重ね
Kasane (kah-SAH-neh) is a Japanese word for patient, deliberate accumulation. The way soil builds fertility. The way tree rings record every season. Small things, stacked with care, until they hold.
I've spent my entire career at the intersection of health and behavior change. As a professional athlete optimizing my training. As a coach and personal trainer helping clients at the gym. As a founder at Territory Foods, where we tried to make healthy eating so accessible that the habit just stuck.
During the pandemic, I went deep on my own data. Full-body MRI. 150+ biomarker panels. Microbiome testing. Stool tests. I had every number tracked in a meticulous spreadsheet going back a decade.
I tried working with the system: a large care team spanning functional medicine, primary care, nutritionists, personal trainers, specialists like cardiologists. And it was incredibly hard to line everyone up. Each provider had a slice of the picture, but it was up to me to connect all the dots. It was honestly pretty overwhelming.
All that knowledge actually drove my health anxiety up. Knowing more didn't mean doing more. It meant worrying more.
Then in early 2023, GPT-level language models hit a tipping point. I started feeding them my labs, my history, my questions, and for the first time something could actually synthesize it all. The burden lifted. Instead of me piecing together every data point, I had a tool that could help me figure out the three or four things that actually mattered right now. The relief was real.

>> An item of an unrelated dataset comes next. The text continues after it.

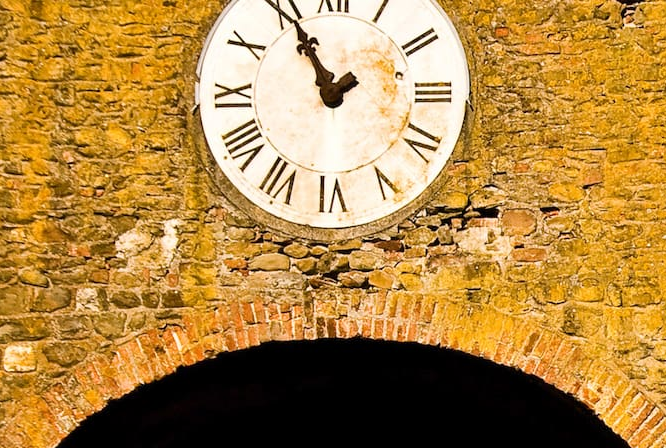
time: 10:55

But I didn't want to build for health optimizers like me. I wanted to build for everybody else: the parent at school pickup who got their labs back and thought "I should probably do something about this" and then never did.
The latest layer has been parenting. I'm a dad of two (8 and 4), with aging parents who've been through a couple of health scares. I'm somewhere in the middle, trying to help everyone: my own health, my spouse's, my kids', my parents'. Kasane grew out of that reality. With limited time, running businesses, being a dad, I needed a system that could tell me the small, risk-adjusted, genuinely impactful things I could do each day.

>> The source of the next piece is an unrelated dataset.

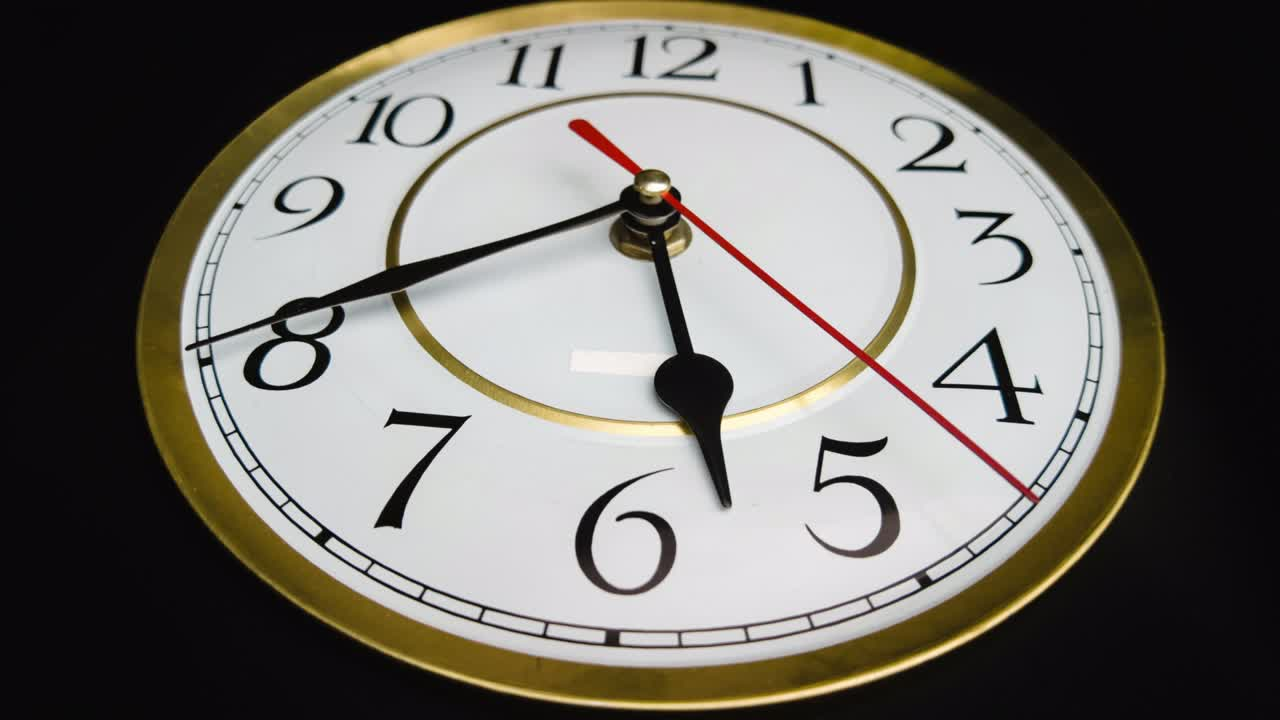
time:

It's relieved so much of my health anxiety. And it's helped me help the people I care about care for themselves.
— Paul Mederos, founder
Walking after meals means something different when your glucose spikes vs. when it doesn't. Generic advice ignores that. Your health context should shape what you practice.
You can realistically form three to five habits at a time. Everything beyond that is aspirational clutter. Kasane enforces focus to respect how behavior change actually works.
You start by walking after dinner tonight. And tomorrow. And for 21 days. The evidence accumulates. The identity follows. You become someone who takes care of themselves by actually doing it.
Some layers stay forever. Others come and go. An elimination diet during a flare. Extra mobility work after tweaking your shoulder. Your practice breathes with your life, and that's by design.
Health data sitting in portals is inert. Health data that shows up as "here's your next layer" is the whole point. The data is fuel. The daily practice is the product.
A parent who's sleeping better has more patience at bedtime. A spouse managing their digestion has energy for the weekend. Tend your own ground first, and the whole family grows from it.
Good soil isn't manufactured. Season after season, organic matter accumulates. Rain carries minerals deeper. No single season builds fertile ground. But stack enough of them, patiently and deliberately, and the soil holds everything.
We think health works the same way. No single habit changes your life. No single lab result tells your whole story. But stack them, a few at a time, and something emerges that's greater than the sum. Your ApoB drops. Your sleep deepens. Your energy shifts. Not because of one heroic change, but because of dozens of thin, deliberate layers, each one settling into the last.